И она повернулась к Майклу:
– Ну, а теперь расскажи мне, что тут происходит. Твой папаша, видно, боится тебя, а я нисколько! Тех, кого я произвела на свет, я никогда не буду бояться! Запомни это! Давай говори, я слушаю. Выкладывай, что здесь происходит?
За Майкла ответил Джоффри:
– Она завела шашни со "стариной Биллом".
В наступившей тишине было слышно, как плачет Мора.
Сара ласково погладила дочь по голове и села к ней на постель:
– Ну и что? Почему это так беспокоит вас? Кем, дьявол вас побери, вы себя возомнили... Крейсами, что ли? Да вы полные ничтожества! Слышите? Ничтожества!
Там, на улице, вы, может, и крутые ребята, но здесь... – она жестом обвела комнату, – здесь вы всего-навсего мои дети. И все. Я никогда не думала, что доживу до такого дня, когда вы поднимете руку на собственную сестру!
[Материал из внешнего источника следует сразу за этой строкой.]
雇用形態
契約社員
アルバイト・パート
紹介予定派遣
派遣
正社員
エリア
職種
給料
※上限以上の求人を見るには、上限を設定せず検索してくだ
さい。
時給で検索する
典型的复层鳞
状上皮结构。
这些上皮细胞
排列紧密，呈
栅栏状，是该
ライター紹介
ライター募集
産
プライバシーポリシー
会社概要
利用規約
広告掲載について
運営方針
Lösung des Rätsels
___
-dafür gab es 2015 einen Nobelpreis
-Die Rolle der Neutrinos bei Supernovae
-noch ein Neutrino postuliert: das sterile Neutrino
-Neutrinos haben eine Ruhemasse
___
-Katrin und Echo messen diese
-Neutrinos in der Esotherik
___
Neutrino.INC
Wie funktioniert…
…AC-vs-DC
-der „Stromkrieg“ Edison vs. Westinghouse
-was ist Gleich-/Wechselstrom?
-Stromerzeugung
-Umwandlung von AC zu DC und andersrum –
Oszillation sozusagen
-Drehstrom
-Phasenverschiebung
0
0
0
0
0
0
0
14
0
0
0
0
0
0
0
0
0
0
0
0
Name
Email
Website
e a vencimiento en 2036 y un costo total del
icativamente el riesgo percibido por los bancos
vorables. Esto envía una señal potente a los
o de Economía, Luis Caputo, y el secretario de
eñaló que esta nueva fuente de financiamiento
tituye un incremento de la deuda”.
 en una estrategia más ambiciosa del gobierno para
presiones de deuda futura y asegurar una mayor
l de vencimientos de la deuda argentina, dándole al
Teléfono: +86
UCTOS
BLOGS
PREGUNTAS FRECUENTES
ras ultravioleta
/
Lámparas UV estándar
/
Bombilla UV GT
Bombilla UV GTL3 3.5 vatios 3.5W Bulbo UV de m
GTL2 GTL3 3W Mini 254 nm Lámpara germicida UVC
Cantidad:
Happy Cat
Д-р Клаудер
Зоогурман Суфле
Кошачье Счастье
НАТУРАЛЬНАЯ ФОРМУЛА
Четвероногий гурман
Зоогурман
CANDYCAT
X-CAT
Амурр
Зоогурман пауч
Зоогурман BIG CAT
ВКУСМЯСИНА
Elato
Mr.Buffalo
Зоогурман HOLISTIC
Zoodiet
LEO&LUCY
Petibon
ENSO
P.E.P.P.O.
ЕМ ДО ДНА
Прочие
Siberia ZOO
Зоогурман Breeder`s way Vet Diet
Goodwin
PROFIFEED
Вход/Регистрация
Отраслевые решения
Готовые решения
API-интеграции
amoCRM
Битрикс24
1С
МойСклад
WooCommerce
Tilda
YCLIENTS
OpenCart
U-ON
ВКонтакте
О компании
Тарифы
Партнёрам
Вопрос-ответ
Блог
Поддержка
Сара знала, что говорит все это, чтобы произвести впечатление. Она была хорошо осведомлена о жизни своих парней, о том, что их здорово боятся. Она не раз находила в сарае для угля оружие, не раз присутствовала вместе с сыновьями в суде. Даже читала о них в газетах. Несколько недель назад в "Ньюс оф зе уорлд" была большая статья о "клубах хозяек" в Сохо, один из упомянутых там клубов как раз принадлежал ее взрослому красивому сыну. Сыну, которого ей было все труднее и труднее любить. И вот теперь дело дошло до того, что ее единственную дочь, ее гордость и радость, собирались избить прямо здесь, в доме! И все из-за того, что она встречалась с полицейским. Наверняка приличным человеком. И все же Сара знала, что в личной жизни ее дочь не будет счастлива.